→ **RECORDS TO PROCESS**:
═══

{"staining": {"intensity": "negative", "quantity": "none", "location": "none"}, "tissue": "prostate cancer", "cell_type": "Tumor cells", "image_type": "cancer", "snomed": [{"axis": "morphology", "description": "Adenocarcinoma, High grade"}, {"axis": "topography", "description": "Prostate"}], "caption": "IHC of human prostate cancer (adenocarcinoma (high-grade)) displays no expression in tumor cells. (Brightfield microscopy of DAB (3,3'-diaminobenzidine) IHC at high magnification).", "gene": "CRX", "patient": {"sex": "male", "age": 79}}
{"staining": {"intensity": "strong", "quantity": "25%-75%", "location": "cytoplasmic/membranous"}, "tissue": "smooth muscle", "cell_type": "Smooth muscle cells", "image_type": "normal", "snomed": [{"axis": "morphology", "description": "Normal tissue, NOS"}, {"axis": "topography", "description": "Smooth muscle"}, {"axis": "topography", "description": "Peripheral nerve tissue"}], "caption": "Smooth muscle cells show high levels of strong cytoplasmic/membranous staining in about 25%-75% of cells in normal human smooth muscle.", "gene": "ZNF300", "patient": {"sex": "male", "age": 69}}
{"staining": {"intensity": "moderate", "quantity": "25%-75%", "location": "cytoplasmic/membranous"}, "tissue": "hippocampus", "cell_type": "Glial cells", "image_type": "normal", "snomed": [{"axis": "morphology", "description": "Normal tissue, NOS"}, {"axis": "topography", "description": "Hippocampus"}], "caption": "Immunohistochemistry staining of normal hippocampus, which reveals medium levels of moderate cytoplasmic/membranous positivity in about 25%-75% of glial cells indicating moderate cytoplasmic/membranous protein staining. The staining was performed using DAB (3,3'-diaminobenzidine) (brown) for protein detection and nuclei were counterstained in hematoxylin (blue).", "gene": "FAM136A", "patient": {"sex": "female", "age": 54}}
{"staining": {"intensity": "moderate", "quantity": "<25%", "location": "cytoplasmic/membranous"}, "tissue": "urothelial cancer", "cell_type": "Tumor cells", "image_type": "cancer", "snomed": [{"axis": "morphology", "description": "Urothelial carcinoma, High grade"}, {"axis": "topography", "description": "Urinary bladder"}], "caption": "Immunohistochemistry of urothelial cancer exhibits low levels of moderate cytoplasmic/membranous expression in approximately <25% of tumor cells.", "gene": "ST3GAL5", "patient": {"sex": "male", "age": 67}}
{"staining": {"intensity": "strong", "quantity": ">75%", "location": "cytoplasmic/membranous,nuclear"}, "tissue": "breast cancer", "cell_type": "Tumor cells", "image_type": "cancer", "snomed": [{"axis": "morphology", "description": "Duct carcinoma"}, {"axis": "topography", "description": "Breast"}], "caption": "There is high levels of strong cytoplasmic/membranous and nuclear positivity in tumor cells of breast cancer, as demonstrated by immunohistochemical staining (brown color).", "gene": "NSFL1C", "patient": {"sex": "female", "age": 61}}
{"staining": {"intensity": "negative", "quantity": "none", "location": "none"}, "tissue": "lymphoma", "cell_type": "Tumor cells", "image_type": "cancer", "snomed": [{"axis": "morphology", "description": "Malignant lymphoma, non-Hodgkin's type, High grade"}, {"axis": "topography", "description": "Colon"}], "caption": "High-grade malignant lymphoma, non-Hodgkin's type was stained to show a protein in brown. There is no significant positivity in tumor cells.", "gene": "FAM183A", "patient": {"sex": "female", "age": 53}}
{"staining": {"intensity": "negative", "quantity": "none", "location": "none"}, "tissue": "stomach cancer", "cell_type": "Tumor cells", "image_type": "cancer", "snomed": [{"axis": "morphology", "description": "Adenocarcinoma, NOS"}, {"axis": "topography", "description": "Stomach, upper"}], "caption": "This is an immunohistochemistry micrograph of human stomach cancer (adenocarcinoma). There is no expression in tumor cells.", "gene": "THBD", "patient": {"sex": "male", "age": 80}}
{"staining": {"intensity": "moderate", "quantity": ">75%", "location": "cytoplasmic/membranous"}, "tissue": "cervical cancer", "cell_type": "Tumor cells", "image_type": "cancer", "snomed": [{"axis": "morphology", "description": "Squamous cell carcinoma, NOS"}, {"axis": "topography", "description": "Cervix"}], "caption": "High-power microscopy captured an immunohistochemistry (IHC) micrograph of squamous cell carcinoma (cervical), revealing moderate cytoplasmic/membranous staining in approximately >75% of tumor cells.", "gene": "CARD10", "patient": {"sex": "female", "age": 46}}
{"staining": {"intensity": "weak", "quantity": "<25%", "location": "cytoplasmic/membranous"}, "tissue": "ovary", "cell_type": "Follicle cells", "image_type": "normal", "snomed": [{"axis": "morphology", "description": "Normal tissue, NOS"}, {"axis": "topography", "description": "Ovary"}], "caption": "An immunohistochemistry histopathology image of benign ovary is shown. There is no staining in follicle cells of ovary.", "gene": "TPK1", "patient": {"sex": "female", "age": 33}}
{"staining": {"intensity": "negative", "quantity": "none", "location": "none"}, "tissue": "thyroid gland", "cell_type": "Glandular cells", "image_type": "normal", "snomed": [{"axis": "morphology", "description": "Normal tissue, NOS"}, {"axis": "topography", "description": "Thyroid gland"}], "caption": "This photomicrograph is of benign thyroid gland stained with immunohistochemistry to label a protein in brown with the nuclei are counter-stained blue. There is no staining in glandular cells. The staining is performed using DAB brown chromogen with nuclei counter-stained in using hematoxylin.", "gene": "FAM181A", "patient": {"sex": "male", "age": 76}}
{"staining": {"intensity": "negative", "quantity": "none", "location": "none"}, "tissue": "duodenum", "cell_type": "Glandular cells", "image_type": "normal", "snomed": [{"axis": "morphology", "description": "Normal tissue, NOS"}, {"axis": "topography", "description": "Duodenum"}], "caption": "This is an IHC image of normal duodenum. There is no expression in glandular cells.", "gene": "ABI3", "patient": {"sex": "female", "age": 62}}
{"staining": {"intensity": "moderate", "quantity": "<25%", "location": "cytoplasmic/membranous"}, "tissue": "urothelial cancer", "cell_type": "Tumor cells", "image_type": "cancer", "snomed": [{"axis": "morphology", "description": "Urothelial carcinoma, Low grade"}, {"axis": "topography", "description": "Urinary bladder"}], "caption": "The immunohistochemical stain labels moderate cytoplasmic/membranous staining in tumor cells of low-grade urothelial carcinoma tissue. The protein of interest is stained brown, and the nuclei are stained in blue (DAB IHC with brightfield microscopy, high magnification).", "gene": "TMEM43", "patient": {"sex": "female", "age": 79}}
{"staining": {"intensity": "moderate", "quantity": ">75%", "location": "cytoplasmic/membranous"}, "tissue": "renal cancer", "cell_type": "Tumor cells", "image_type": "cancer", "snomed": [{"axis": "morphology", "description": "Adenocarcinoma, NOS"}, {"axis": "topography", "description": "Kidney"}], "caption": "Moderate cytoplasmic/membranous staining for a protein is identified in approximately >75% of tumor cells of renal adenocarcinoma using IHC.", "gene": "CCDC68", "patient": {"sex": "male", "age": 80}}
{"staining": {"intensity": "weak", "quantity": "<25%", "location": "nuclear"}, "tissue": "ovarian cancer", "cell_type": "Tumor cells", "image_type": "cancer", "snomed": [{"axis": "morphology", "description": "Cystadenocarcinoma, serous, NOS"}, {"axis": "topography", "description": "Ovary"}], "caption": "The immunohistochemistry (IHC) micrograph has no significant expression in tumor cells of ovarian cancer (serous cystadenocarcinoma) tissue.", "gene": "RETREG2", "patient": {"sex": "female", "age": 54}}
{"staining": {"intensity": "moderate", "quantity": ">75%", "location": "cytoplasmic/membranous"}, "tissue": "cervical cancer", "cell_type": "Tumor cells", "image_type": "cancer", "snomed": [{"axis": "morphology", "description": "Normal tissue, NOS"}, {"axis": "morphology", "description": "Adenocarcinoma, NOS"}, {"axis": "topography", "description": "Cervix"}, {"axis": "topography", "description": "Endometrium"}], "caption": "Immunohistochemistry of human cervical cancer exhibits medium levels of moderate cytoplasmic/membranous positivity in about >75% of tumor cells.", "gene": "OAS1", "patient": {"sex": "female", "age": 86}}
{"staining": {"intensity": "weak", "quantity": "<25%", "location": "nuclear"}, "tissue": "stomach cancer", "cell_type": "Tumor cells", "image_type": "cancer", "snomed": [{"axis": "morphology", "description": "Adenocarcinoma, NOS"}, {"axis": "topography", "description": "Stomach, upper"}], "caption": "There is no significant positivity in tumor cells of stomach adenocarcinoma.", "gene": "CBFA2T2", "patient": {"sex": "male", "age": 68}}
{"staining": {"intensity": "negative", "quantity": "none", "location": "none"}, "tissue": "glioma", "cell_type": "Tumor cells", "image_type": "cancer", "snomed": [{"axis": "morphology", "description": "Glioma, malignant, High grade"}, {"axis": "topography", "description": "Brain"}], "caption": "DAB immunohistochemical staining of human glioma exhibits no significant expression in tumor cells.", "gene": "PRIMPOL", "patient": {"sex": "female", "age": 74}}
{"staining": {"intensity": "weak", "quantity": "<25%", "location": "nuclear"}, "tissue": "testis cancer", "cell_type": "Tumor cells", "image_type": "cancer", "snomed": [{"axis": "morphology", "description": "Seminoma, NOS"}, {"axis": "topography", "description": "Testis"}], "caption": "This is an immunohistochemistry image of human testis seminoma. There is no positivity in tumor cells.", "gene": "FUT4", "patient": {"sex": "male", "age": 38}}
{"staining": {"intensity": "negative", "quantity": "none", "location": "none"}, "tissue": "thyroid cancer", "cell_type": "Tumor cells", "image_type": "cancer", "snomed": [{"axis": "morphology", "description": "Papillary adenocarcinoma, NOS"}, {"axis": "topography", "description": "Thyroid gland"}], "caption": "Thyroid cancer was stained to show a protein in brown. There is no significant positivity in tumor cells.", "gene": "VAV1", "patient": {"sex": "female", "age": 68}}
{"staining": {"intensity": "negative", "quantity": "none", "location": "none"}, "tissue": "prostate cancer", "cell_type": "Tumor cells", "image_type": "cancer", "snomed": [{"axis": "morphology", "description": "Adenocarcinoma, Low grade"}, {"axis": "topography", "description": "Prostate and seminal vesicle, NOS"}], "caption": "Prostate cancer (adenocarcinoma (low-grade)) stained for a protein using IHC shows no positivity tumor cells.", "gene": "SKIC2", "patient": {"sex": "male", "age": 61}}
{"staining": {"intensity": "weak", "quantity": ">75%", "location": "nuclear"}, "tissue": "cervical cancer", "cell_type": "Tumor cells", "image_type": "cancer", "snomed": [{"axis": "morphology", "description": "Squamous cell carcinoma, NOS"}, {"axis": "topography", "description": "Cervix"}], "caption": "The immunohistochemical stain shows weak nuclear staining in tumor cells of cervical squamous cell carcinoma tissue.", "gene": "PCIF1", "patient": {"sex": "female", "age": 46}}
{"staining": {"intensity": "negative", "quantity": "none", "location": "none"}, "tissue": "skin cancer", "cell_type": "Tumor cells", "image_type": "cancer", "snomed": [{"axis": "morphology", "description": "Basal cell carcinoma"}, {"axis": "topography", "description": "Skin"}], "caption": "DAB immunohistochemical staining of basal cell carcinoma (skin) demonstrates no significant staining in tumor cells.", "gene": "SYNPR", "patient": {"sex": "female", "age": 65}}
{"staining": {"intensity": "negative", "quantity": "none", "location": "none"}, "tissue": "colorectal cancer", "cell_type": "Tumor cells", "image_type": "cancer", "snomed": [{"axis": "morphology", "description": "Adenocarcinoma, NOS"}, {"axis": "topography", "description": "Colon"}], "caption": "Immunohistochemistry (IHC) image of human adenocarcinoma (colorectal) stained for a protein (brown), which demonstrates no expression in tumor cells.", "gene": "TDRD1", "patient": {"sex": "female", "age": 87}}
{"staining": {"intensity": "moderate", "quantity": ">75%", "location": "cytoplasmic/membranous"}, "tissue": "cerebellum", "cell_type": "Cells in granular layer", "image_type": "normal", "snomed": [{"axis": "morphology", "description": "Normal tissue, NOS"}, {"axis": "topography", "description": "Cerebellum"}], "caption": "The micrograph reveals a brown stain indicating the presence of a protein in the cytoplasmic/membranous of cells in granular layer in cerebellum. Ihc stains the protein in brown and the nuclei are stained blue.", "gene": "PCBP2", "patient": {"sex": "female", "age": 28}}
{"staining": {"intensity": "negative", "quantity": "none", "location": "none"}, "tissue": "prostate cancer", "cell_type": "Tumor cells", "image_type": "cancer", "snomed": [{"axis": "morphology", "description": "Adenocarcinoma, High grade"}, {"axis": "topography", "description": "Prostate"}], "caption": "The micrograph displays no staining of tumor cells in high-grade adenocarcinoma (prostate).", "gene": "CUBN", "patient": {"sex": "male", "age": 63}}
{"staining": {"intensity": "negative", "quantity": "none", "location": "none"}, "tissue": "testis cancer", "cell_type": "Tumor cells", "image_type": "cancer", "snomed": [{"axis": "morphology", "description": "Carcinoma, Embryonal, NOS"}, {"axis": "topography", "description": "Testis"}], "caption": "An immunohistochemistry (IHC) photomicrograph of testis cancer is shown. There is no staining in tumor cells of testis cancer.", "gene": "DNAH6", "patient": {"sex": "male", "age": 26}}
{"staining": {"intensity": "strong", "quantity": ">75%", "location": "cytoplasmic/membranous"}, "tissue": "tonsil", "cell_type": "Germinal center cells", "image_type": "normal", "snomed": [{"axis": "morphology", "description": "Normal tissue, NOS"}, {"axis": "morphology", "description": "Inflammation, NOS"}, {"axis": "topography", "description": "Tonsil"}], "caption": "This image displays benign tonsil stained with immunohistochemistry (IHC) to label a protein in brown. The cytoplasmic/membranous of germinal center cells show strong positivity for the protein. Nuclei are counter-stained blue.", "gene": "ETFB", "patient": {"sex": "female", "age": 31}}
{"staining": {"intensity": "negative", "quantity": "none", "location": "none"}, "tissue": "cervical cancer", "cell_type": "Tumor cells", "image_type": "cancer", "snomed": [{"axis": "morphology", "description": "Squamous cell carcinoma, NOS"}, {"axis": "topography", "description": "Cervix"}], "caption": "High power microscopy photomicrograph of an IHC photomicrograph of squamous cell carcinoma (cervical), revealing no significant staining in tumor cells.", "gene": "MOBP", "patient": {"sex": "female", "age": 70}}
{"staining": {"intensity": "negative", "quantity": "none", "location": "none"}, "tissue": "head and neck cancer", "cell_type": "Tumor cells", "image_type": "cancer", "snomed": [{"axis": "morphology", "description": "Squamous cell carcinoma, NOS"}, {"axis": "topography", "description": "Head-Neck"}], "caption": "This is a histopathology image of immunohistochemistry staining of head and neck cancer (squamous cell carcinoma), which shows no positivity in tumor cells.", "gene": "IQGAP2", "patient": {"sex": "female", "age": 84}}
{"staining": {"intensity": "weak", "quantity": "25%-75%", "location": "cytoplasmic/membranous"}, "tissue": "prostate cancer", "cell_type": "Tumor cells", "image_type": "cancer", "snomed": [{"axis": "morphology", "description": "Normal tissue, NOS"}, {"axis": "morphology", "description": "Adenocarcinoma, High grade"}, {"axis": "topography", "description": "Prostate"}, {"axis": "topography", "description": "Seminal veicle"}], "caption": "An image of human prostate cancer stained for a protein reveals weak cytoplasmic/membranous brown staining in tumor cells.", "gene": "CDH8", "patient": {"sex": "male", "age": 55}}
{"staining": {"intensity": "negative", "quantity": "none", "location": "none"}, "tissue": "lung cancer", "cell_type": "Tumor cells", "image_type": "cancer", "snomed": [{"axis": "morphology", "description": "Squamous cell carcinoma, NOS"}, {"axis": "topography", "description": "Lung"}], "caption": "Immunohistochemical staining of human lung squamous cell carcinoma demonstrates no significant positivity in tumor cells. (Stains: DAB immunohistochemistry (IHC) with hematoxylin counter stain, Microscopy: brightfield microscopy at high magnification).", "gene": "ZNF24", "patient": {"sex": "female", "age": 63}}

═══

→ **EXERCISE DIRECTIONS**: The expected answer is an exact copy of the lines above, beginning at the line with "cytoplasmic/membranous staining for" and ending at the line with "(IHC) micrograph has", with both ends in.

→ **EXPECTED ANSWER**:
{"staining": {"intensity": "moderate", "quantity": ">75%", "location": "cytoplasmic/membranous"}, "tissue": "renal cancer", "cell_type": "Tumor cells", "image_type": "cancer", "snomed": [{"axis": "morphology", "description": "Adenocarcinoma, NOS"}, {"axis": "topography", "description": "Kidney"}], "caption": "Moderate cytoplasmic/membranous staining for a protein is identified in approximately >75% of tumor cells of renal adenocarcinoma using IHC.", "gene": "CCDC68", "patient": {"sex": "male", "age": 80}}
{"staining": {"intensity": "weak", "quantity": "<25%", "location": "nuclear"}, "tissue": "ovarian cancer", "cell_type": "Tumor cells", "image_type": "cancer", "snomed": [{"axis": "morphology", "description": "Cystadenocarcinoma, serous, NOS"}, {"axis": "topography", "description": "Ovary"}], "caption": "The immunohistochemistry (IHC) micrograph has no significant expression in tumor cells of ovarian cancer (serous cystadenocarcinoma) tissue.", "gene": "RETREG2", "patient": {"sex": "female", "age": 54}}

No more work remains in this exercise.